Church Joint Ventures, L.P. v. Earl Blasingame (In re Blasingame)

Case Type:
Case Status:
Nos. 18-8010/8013/8018 (6th Circuit, Apr 15,2019) Published
The Sixth Circuit Bankruptcy Appellate Panel held that (i) an action to determine that personal property is property of the bankruptcy estate need not be pleaded with particularity, (ii) there is no statute of limitations for such an action, (iii) the action itself is property of the estate even if brought by a creditor with derivative standing, and (iv) abandonment of the action by the Chapter 7 trustee was appropriate where the action would likely not provide a benefit to unsecured creditors.
Procedural context:
Church Joint Venture (CJV) obtained an order permitting it to bring a derivative action against the debtors alleging that certain personal property in the debtors possession constituted property of the bankruptcy estate. The debtors filed a motions to dismiss asserting that the complaint failed to state a claim and was time-barred. After discovery was completed in the adversary proceeding, the Chapter 7 trustee moved to abandon the action after determining that the value of the personal property was approximately $200,000 rather than the one million dollars alleged by CJV. The trustee argued that the $200,000 potential recovery was less than an IRS lien on the property and that the further administrative costs of litigating the action and, if successful, liquidating the property, would not provide a benefit to unsecured creditors. CJV contested the motion to abandon, arguing that it was premature to abandon the property before a determination of whether the property belonged to the estate and that there was no real to know whether it would be beneficial to the estate until the property was brought into the estate. CJV further argued that the action itself was no longer property of the estate because CJV had been granted derivative standing to bring the litigation. The bankruptcy court denied the debtors' motions to dismiss, finding that the complaint's factual allegations were adequate and that particularized pleading was not required, and that no statute of limitations applies to an action to determine that property belongs to the Chapter 7 estate. The bankruptcy court subsequently granted the trustee's motion to abandon the action. CJV appealed the order authorizing abandonment, and the debtors cross-appealed denial of their motions to dismiss. The Sixth Circuit Appellate Panel upheld the bankruptcy court's decision on all matters appealed. CJV also appealed evidentiary rulings permitting the introduction of various exhibits relating to the IRS's claim against the debtors and the valuation of the personal property. The Bankruptcy Appellate Panel found that each exhibit was relevant to the hearing, that other objections had not been developed on the appellate record and were thus waived, and upheld the bankruptcy court's rulings.
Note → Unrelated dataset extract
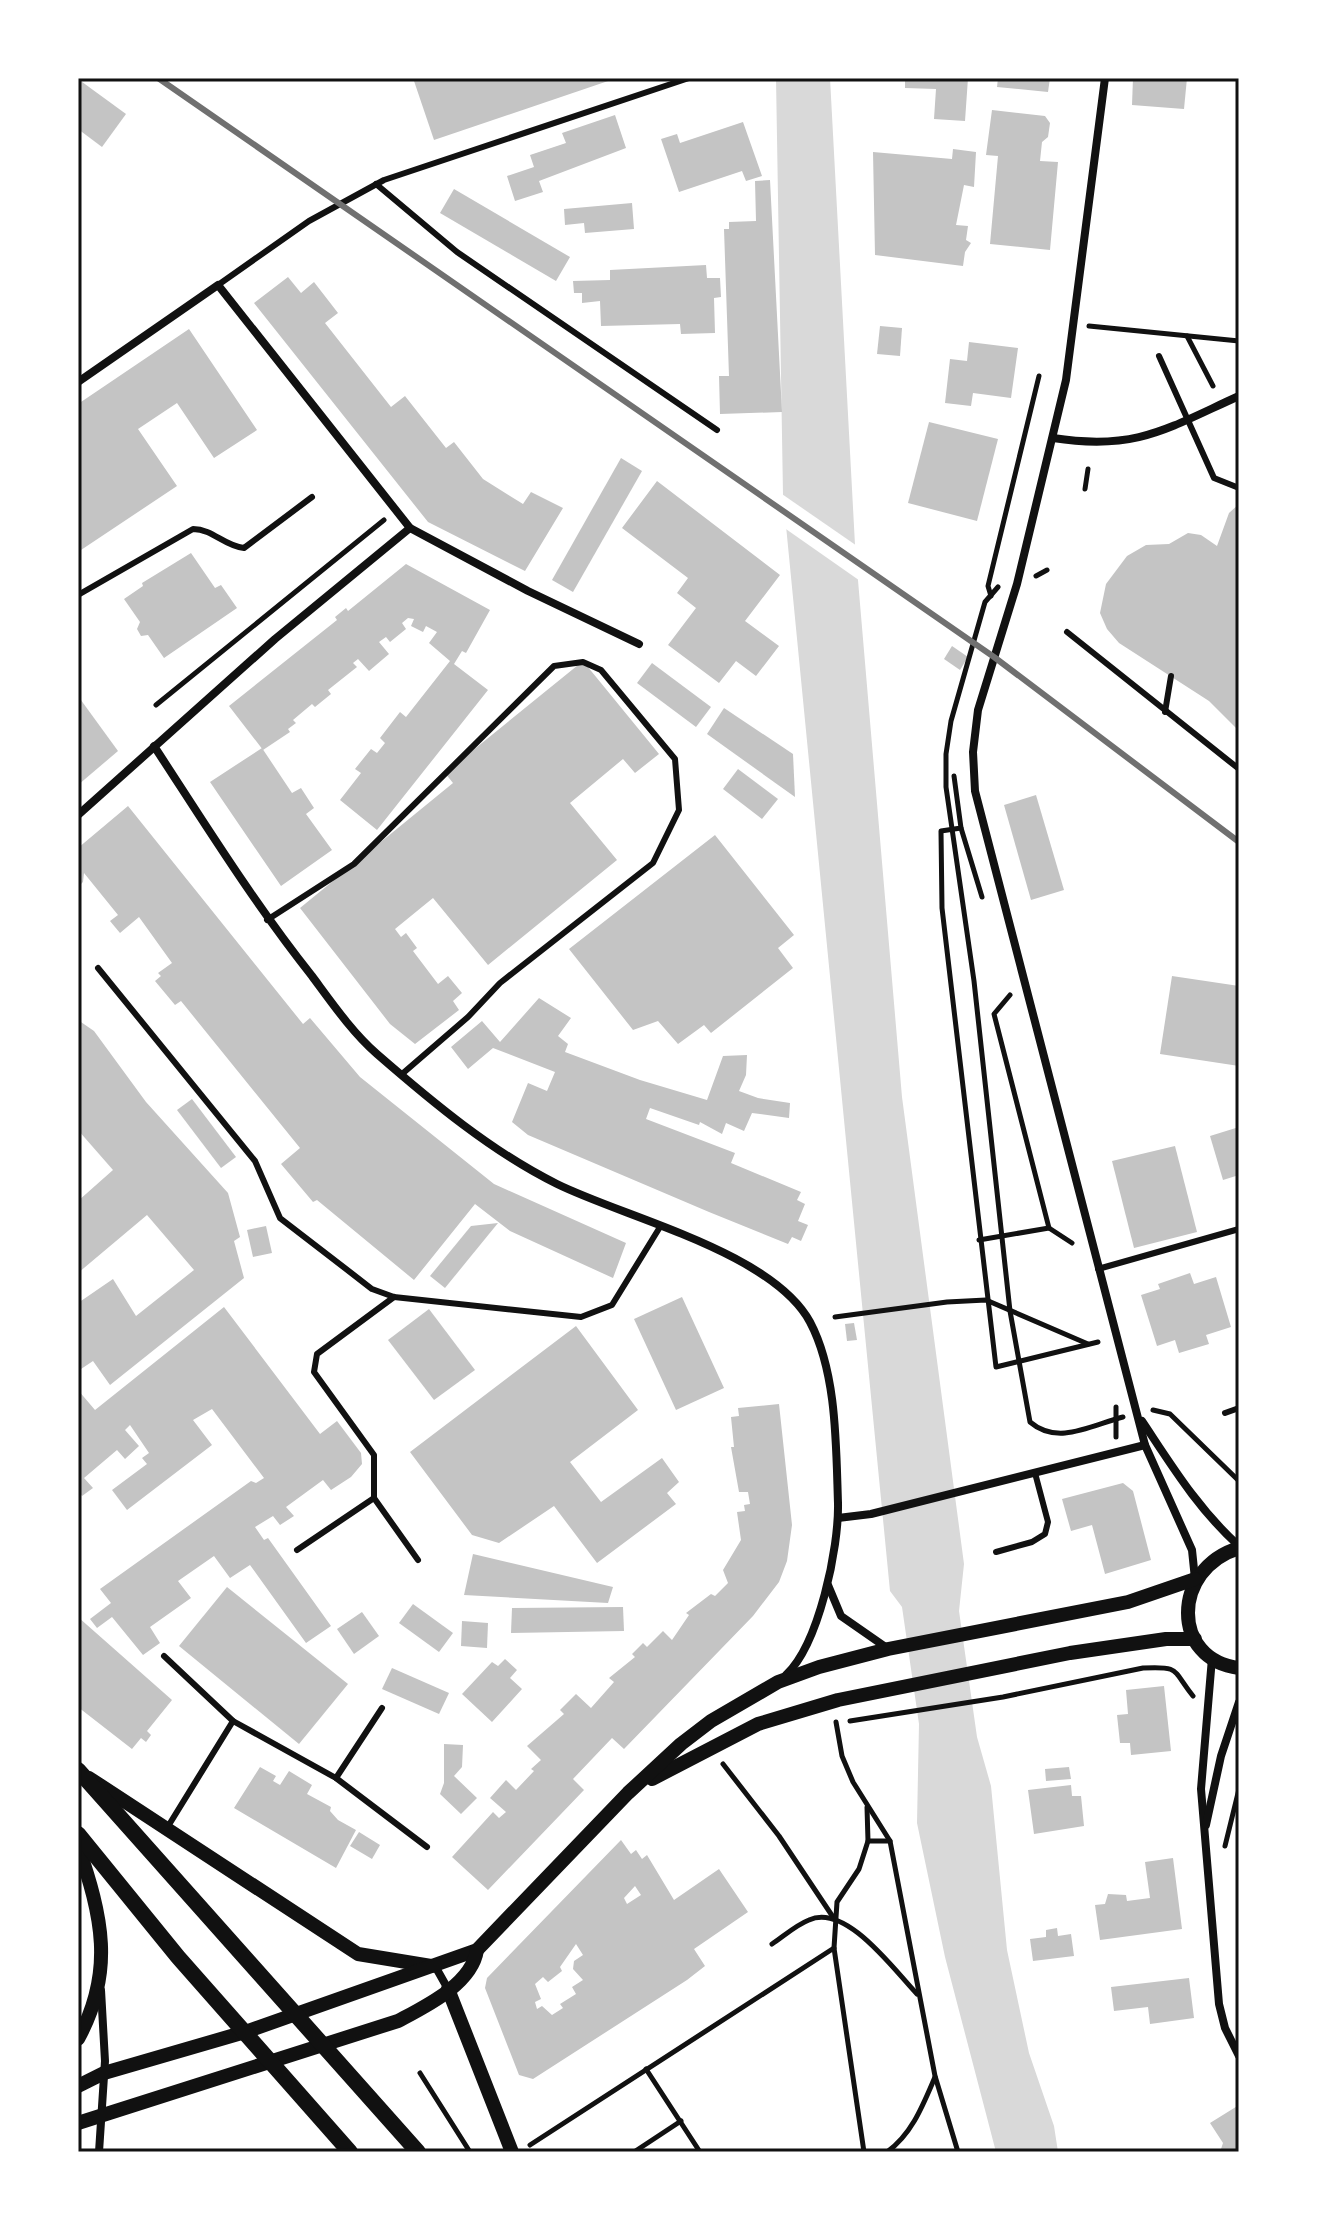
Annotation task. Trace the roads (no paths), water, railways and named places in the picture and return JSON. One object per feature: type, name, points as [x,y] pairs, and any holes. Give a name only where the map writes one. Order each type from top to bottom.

The debtors filed a chapter 7 petition in 2008. In 2015, The debtors had in their possession and use personal property at, in, and around the home in which they reside. The debtors did not list the personal property as property of the Chapter 7 estate in their schedules because, they asserted, the property was held in trust or belongs to other people. Either the property was subject to a tax lien in the amount of $293,570.42, or would be subject to the tax lien if it became property of the debtors' Chapter 7 bankruptcy estate. CJV asserted that the property was worth one million dollars and obtained an order permitting it to bring a derivative action for a determination that the property belonged to the estate. After discovery, the Chapter 7 trustee determined that the property was worth only $200,000, less than the tax lien, and that, after the costs of litigation and liquidation, the property would not provide any benefit to unsecured creditors even if the litigation were successful.